# NOW there are trailers for sale close to me?



## Palomine (Oct 30, 2010)

Now that trailer is almost ready...there is a cute trailer about 20 miles north of me, straight load, which I don't really like, but it has small LQ.

Where, I ask you, was this when I was trying to decide whether or not to completely redo my trailer?

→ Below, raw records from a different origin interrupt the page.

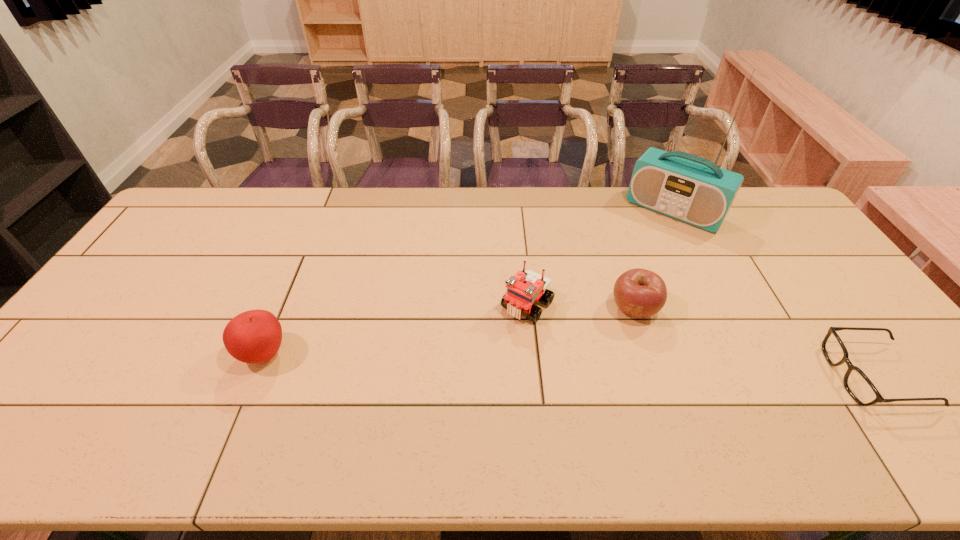
In the image, there is a desktop. Identify the location of free space at the far left corner. (190, 212).

You are a GUI agent. You are given a task and a screenshot of the screen. Output one action in this format:
    pyautogui.click(x=<x>, y=<y>)
    Task: Click on the vacant position at the far right corner of the desktop
    
    Given the screenshot: What is the action you would take?
    pyautogui.click(x=774, y=198)

Find the location of a particular element. vacant space that's between the leftmost object and the fourth tallest object is located at coordinates (449, 331).

Where is `vacant area that lies between the left apple and the rightmost object`? This screenshot has height=540, width=960. vacant area that lies between the left apple and the rightmost object is located at coordinates (569, 365).

Where is `free spot between the third object from left to right and the second object from right to left`? This screenshot has width=960, height=540. free spot between the third object from left to right and the second object from right to left is located at coordinates (654, 260).

The image size is (960, 540). Identify the location of free space between the Lego and the leftmost object. (396, 329).

Find the location of a particular element. free spot between the second object from left to right and the leftmost object is located at coordinates (396, 329).

What are the coordinates of `blank region between the leftmost object and the spectacles` in the screenshot? It's located at (569, 365).

Identify the location of vacant space that is in between the farthest object and the farther apple. Image resolution: width=960 pixels, height=540 pixels. (654, 260).

You are a GUI agent. You are given a task and a screenshot of the screen. Output one action in this format:
    pyautogui.click(x=<x>, y=<y>)
    Task: Click on the free space between the second object from right to left and the leftmost object
    The width and height of the screenshot is (960, 540).
    Given the screenshot: What is the action you would take?
    pyautogui.click(x=469, y=282)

Nearest one then was in NJ, that was in price range wanted to look at, and what I liked.

Ugh.


----------



## Cacowgirl (Feb 19, 2011)

Murphy's law at work again.


----------



## loveduffy (Dec 22, 2011)

you could go look at it and see if you get any ideas for your trailer


----------



## Dustbunny (Oct 22, 2012)

Just the way it goes, isn't it?
When you need it, it can't be found to save your soul. The minute you no longer need it (or have bought something else) there it is...or there several of them are.


----------



## waresbear (Jun 18, 2011)

Same rules applies to items you hang onto for ages in case you might need them. About 2 weeks after you get rid of it, you will need it and have to go out and buy one!
_Posted via Mobile Device_


----------



## Saddlebag (Jan 17, 2011)

We looked for weeks for a 1T truck in good shape. Finally caved in and bought a new cab and chassis. Hubby, being a welder would build the deck. I don't think we'd driven it two blocks and were sitting at a red light when a fellow asked us if we might be interested in a nice used 1Ton. We were approached 3 times that week.


----------



## Palomine (Oct 30, 2010)

loveduffy said:


> you could go look at it and see if you get any ideas for your trailer


Just don't have the energy to drive...

Hopefully mine will be at home next month...


----------